Dibuat bersentuhan dengan upadaya tak kasat mata, bau telur busuk
yang keluar berbarengan dengan pup-nya setelah dua kali ikhtiar melalui jalan
alternatif, karena pengobatan medis yang dilakukan berulangkali tetap tak
membuahkan hasil. Bukan karena meragukan medis, baxy… hanya saja sakit yang diderita
walakidung saat itu agak sedikit ajaib. Sering menangis tanpa sebab, kuat
berjam-jam kalau sudah mulai menangis dan yang membuat hati semakin teriris
adalah tiap kali ia menjambaki rambutnya sendiri sampai separuh botak.
Dengan tujuan apa? Siapa yang tega membuat anak tanpa dosa
menderita seperti itu? Ah, andaipun kuberi tahu, toh tetap saja makhluk yang
diciptakan untuk menjadi musuh abadi manusia ikut berperan didalamnya. Jadi,
cukup maafkan saja, saling mendo’akan, petik hikmahnya dan ambil sebagai
pelajaran. Jika bisa seperti itu, maka kita bisa maju satu langkah melewati garis
kepung musuh abadi.
Kebahagiaan peri
walakidung terus terjaga, dan terasa semakin sempurna saat Pakde yang sudah
terbiasa ia anggap ayah menemukan pasangan hidupnya. Merasakan berjalan-jalan
walau sekedar mengelilingi taman kota dengan sepasang orangtua yang lengkap,
walakidung akhirnya memiliki ayah sekaligus ibu yang bisa mendampinginya setiap
hari. Tak berkurang bahagia yang dia rasa, walau wanita yang dia anggap ibu
telah memiliki buah hatinya sendiri. Di sini ku bilang, satu kelebihan yang
peri walakidung punya namun sayang tak banyak yang memperhatikannya.
Oleh Allah dia diberi pembawaan yang ceria, selalu gembira.

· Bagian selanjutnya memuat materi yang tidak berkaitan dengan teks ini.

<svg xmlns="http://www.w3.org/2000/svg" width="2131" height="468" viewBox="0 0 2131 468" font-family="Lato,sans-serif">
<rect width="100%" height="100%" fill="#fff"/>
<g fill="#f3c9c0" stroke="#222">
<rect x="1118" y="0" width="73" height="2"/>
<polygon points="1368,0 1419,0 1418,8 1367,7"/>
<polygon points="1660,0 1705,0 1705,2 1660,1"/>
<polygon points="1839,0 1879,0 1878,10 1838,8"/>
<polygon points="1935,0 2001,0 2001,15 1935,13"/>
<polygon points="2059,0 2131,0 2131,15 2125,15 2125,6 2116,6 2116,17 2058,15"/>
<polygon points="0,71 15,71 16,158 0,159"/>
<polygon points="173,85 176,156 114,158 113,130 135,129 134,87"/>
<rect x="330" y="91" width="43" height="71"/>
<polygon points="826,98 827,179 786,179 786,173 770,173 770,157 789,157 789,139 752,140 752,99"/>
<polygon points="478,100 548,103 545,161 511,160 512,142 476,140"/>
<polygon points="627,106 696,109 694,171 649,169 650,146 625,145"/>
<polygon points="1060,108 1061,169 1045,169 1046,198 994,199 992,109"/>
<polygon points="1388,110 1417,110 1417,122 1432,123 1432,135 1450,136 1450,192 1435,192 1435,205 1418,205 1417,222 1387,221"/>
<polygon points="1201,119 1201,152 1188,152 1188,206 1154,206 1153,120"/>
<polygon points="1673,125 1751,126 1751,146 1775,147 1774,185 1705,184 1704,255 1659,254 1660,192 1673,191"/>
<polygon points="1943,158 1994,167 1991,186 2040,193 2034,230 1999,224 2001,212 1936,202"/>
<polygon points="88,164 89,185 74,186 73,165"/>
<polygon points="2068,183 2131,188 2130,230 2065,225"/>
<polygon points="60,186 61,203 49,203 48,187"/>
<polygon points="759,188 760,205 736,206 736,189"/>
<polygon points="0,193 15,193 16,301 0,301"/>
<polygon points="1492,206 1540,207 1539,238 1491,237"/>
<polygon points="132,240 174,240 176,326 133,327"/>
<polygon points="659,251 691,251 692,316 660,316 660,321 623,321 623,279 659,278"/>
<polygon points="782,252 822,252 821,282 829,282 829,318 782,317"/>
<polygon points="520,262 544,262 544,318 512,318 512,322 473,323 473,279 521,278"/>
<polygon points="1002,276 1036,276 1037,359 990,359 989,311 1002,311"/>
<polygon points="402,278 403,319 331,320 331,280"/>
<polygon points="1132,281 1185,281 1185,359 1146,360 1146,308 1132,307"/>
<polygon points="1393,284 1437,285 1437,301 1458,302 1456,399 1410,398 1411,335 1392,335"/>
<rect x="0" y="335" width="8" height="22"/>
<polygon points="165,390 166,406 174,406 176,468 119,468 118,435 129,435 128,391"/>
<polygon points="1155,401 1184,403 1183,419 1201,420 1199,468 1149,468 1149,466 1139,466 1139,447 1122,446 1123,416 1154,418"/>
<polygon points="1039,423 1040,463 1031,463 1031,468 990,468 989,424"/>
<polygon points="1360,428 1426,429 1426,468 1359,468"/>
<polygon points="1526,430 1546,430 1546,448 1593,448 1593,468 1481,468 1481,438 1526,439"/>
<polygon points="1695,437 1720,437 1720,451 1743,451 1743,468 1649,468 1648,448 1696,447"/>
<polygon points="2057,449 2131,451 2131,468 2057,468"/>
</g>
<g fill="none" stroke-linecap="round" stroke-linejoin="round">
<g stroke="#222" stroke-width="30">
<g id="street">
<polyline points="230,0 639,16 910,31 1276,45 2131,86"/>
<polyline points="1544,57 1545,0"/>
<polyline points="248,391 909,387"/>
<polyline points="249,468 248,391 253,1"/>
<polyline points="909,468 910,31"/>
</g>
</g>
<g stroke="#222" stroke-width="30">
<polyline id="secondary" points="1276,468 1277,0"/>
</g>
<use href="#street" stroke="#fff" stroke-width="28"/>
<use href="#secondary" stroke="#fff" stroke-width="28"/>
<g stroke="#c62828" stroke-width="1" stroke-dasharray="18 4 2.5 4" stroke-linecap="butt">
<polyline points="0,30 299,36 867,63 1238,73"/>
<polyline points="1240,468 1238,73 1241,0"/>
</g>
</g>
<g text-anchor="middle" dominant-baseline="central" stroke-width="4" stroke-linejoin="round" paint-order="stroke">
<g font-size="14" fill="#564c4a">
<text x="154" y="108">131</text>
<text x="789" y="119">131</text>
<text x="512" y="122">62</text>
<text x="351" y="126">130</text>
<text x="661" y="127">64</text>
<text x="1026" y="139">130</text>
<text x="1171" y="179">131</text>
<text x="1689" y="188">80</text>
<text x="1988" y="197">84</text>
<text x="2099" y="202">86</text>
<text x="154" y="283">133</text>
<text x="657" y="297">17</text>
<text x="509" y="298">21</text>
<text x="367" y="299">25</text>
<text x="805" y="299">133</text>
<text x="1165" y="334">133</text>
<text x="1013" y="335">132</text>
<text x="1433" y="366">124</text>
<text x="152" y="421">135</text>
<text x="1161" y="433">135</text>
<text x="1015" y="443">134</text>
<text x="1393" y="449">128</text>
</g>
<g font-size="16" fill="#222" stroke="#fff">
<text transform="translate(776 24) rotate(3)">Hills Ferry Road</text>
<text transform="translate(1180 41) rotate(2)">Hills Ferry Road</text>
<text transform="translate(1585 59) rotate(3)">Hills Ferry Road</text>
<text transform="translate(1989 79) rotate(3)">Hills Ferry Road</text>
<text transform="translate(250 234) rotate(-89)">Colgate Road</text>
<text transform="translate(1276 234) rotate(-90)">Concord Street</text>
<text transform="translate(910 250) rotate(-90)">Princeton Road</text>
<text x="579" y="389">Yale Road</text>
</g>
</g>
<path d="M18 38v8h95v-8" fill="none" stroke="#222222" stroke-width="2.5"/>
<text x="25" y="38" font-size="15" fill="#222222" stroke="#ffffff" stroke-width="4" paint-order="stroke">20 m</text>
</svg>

Walaupun masih dengan kesulitannya untuk bicara, karena ia baru bisa merangkai
kalimat sedikit lebih panjang setelah lewat usia tujuh tahun, tapi walakidung seolah
tak pernah kehilangan semangat untuk berbaur dengan anak-anak seusianya. Ah,
baxy … inginnya segera menyelesaikan tulisan yang aku buat ini, berharap bisa
seperti dulu, setiap tulisan yang ku buat dapat menjadi rapalan mantra yang
mendatangkan keajaiban. Membantu membuat akhir yang baik untuk alur pilu yang
terus merundung peri walakidung. Berharap mereka yang saat ini terlanjur
memasang label nakal atau apapun itu, sebutan yang biasa diberikan pada remaja
yang memiliki masalah dengan perilakunya.